By Pam Martens and Russ Martens: June 17, 2021 ~
On May 26 Bloomberg News reported that the U.S. Department of Justice had opened an investigation into Archegos Capital Management and its bank lenders. Archegos is the family office hedge fund that had blown up in late March, causing a total of more than $10 billion in losses to mega banks including Credit Suisse, UBS, Morgan Stanley and others.
Archegos had obtained leverage of as much as 85 percent on its heavily-concentrated stock trades from some of its banks, in brazen violation of the Federal Reserve’s Regulation T which sets margin for stock trading at a maximum of 50 percent on opening trades.

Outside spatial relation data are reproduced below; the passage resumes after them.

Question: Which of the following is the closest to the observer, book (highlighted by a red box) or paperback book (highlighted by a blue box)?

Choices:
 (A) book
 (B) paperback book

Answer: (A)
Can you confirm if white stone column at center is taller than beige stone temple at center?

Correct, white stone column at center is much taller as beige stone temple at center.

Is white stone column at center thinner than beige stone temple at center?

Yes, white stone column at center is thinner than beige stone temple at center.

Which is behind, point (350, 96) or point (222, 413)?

In addition, the banks were holding the stocks in their own names (while shifting losses and gains to Archegos under a derivatives contract called a swap) thus denying the public the knowledge of the true owners of these stock positions under 13F public filings with the SEC.
This kind of tricked-up derivative contract accomplished two other things as well: it allowed the banks to avoid the Volcker Rule that bans them from owning a hedge fund while still letting them loan out their balance sheet to a hedge fund and collect lucrative fees along the way. It also allowed the banks to ignore their own internal broker-dealer rules on making margin loans against concentrated stock positions. There is also the riveting question as to just who was paying the capital gains taxes on these stock trades. (See Did Archegos, Like Renaissance Hedge Fund, Avoid Billions in U.S. Tax Payments through a Scheme with the Banks?)
In late March, when Archegos couldn’t meet its margin calls with the banks, the banks had to panic sell the stocks they were holding, pushing down the prices of the stocks in some cases by as much as 50 percent.
According to reporting in the New York Times, Archegos owned “$20 billion in shares of ViacomCBS,” which made this obscure hedge fund the single largest institutional shareholder of the company, which is a component of the S&P 500 Index. But this information was unknown to public investors because the banks were reporting ownership of these shares on their own 13F filings with the SEC.
The U.S. Department of Justice can bring criminal prosecutions while the Securities and Exchange Commission can bring only civil cases. Thus, when the Justice Department gets involved, traders pay attention on Wall Street. That’s been particularly true since September 16, 2019 when the Justice Department criminally charged two current and one former trader at JPMorgan Chase with turning the precious metals desk of the bank into a racketeering enterprise. The RICO statute, which was used in charging the traders for the first time that anyone can remember, can land a person in prison for as long as 20 years. RICO has been typically used to charge organized crime figures.
It strikes us as perhaps more than a coincidence that less than three weeks after the news broke that the Justice Department was investigating the structure of trading between Archegos and the banks that three of the biggest banks on Wall Street have announced that trading revenues are going to be down substantially in the second quarter.
The most dire prediction thus far comes from Jamie Dimon, Chairman and CEO of JPMorgan Chase, the bank whose traders have been charged under the RICO statute. Dimon indicated at a virtual Morgan Stanley conference on Monday that he expects trading revenues to plunge by approximately 38 percent year-over-year.
Speaking at the same conference, Citigroup’s CFO, Mark Mason, indicated that it’s likely that the bank could see a decline of around 30 percent in trading revenues versus the second quarter of 2020.
Morgan Stanley, which has acknowledged its role in lending to Archegos and said earlier that it would take a $911 million loss from the debacle, also indicated at the conference through its CEO James Gorman that it will experience a slowdown in trading revenues, particularly in fixed income (bond trading).
The trading slowdown and/or Justice Department investigation is already showing in the banks’ stock prices. Citigroup has taken the worst hit this month, falling by an eyebrow-raising 3.2 percent just yesterday versus a decline in the S&P 500 Index of just 0.54 percent.
Citigroup opened for trading on June 1 at a share price of $79.49. It closed yesterday at $71.46 for a decline thus far in June of 10.10 percent. That’s not a good trend for a bank whose share price is still 76 percent lower than it was at the end of 2007. Citigroup received the largest bailout in U.S. history during and after the 2008 Wall Street crash. Its stock traded at 99 cents in early 2009. To dress up its share price, Citigroup did a 1-for-10 reverse stock split on May 9, 2011, leaving shareholders with 1 share for each 10 shares previously held while window-dressing its trading price in the market.
Curiously, despite Dimon’s perpetual talk of his bank’s “fortress balance sheet,” JPMorgan Chase is the second worst performing bank stock so far this month among the Big Five. (See chart above.)